* YOUR OBJECTIVE
Update the stretch from "The True Culture" through "runs much deeper." in the passage on Black cowboy culture so that "misconceptions" appears in place of "misunderstandings".

* QUOTED TEXT
Cunningham believes audiences deserve excellence when they buy a ticket. “If you’re going to produce a show,” she said, “you must respect your audience and make sure they get the best experience possible.”
The True Culture of Black Cowboys
Cunningham is passionate about correcting misunderstandings about Black cowboy culture. Too often, she says, people reduce the culture to modern trail rides or social gatherings. But the real tradition runs much deeper.
“Black cowboy culture is about people who love the animals, love the sport, and take pride in being the best at what they do,” she said. At a Bill Pickett rodeo, spectators see that culture up close.
They see barrel racers flying around the arena at full speed. They see bull riders climb onto two-ton animals. These animals can throw a rider in seconds. They see steer wrestlers launch themselves from horses in a test of strength and timing.
Every event carries risk. Every competitor carries pride. And every ride connects today’s riders to generations of Black cowboys who helped shape the American West.
The Business Behind the Show
Behind the excitement of the arena is a complex operation. Producing a rodeo requires moving livestock, equipment, competitors, and staff across multiple states. Venue decisions alone can determine whether an event is financially successful.
Cunningham remembers one expensive lesson from decades ago. During an indoor rodeo in Philadelphia, the organization paid $50,000 just to bring dirt into the arena and then remove it afterward. “That’s when I said we’re not in the dirt business,” Cunningham said. Experiences like that shaped the organization’s strategy.

Rows from a layout dataset:
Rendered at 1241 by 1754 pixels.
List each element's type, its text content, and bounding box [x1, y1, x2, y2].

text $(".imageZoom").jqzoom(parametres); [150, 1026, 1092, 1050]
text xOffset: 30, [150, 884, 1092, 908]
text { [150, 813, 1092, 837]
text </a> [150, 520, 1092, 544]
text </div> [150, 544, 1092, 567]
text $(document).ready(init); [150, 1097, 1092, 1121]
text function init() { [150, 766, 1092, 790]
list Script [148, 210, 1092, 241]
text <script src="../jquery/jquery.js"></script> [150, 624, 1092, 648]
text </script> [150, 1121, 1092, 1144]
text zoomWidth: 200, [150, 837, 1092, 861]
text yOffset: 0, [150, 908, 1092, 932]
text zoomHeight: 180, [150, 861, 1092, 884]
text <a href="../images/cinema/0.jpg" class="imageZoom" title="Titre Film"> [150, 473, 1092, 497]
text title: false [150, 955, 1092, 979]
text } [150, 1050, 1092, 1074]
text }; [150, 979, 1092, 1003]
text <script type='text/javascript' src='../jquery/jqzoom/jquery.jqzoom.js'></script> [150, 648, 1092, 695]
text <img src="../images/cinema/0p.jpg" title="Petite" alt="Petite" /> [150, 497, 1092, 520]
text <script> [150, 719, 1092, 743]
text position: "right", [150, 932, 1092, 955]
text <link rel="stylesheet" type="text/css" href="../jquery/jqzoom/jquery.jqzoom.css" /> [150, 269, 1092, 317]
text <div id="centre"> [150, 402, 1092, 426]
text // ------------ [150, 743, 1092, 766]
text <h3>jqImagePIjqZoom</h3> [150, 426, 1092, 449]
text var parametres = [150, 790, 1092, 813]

* PROBLEM SOLUTION
The True Culture of Black Cowboys
Cunningham is passionate about correcting misconceptions about Black cowboy culture. Too often, she says, people reduce the culture to modern trail rides or social gatherings. But the real tradition runs much deeper.